The reflectors angle the light from car headlights into the verge, where any otter considering crossing the road will hopefully wait until it’s safer to cross. This is part of our trial on Mull, but it has proved successful on Skye. We hope it will be successful on Mull.
True to form, MOG folk used this as an excuse to eat cake, but I suppose we’d burned off a few calories!
For what we believe to be the first time ever the Great British Beach Clean came to Mull on Saturday 17th.
MOG’s very own ‘Mull Adopt-a-Beach’ took part in this important initiative by the Marine Conservation Society in order to add to the important data that it collects on marine litter. The data is used to drive change e.g. carrier bag tax, and hopefully in the future a deposit return system for plastic bottles. It can also help identify sources of litter so that they can be tackled directly.
So with this in mind 18 or so intrepid volunteers (13 human and 5 canine!) turned up to Knock Hatchery to tackle marine litter on Mull. The weather was good, so we felt lucky, but then things got even better – a white-tailed eagle did a close fly-past as it checked out the possibility of grabbing one of the many ducks or gulls, and then landed on a post not 50m away! Everyone was supposed to be listening to the briefing at the time, but I think it’s OK to be distracted by such spectacles.
We surveyed a 100m stretch of the shore and cleared up probably another 1000m. Well done and many thanks to all involved. We then refreshed ourselves with a variety of snacks and tea/coffee before heading off.

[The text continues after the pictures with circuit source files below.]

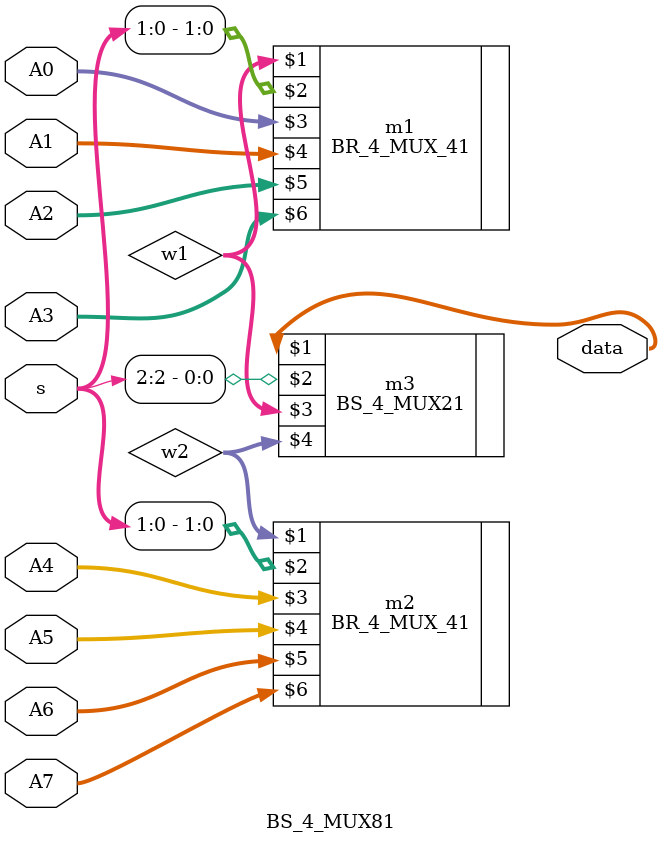
<source format=v>
`timescale 1ns / 1ps


module BS_4_MUX81(output [3:0]data, input [2:0]s, input [3:0]A0,A1,A2,A3,A4,A5,A6,A7);

wire [3:0]w1,w2;

BR_4_MUX_41 m1(w1,s[1:0],A0,A1,A2,A3);

BR_4_MUX_41 m2(w2,s[1:0],A4,A5,A6,A7);

BS_4_MUX21 m3(data,s[2],w1,w2);

endmodule

</source>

Whilst the Great British Beach Clean always takes place over a weekend in September, MCS Beachwatch surveys can be done at any time, and anyone can register a beach, and start carrying out surveys for it. More information can be found here: MCS Beachwatch. If you do decide to become an MCS Beachwatcher please let us know!
On Mull early August means the summer shows. Mull Otter Group thoroughly enjoyed attending the Bunessan Show and the Salen Show this year. Both shows have lots to see and do, and it is a great chance to see how much is going on in the community.
It has to be said, Bunessan faired better with the weather, but the constant rain did not put off visitors to the Salen Show. MOG was very glad to have their stall safely tucked in a tent though.
We met lots of lovely people and our ‘Feed the Hungry Otter’ game went down a storm, especially with the children. Many thanks to everyone who visited our stall and helped us raise funds for otter conservation.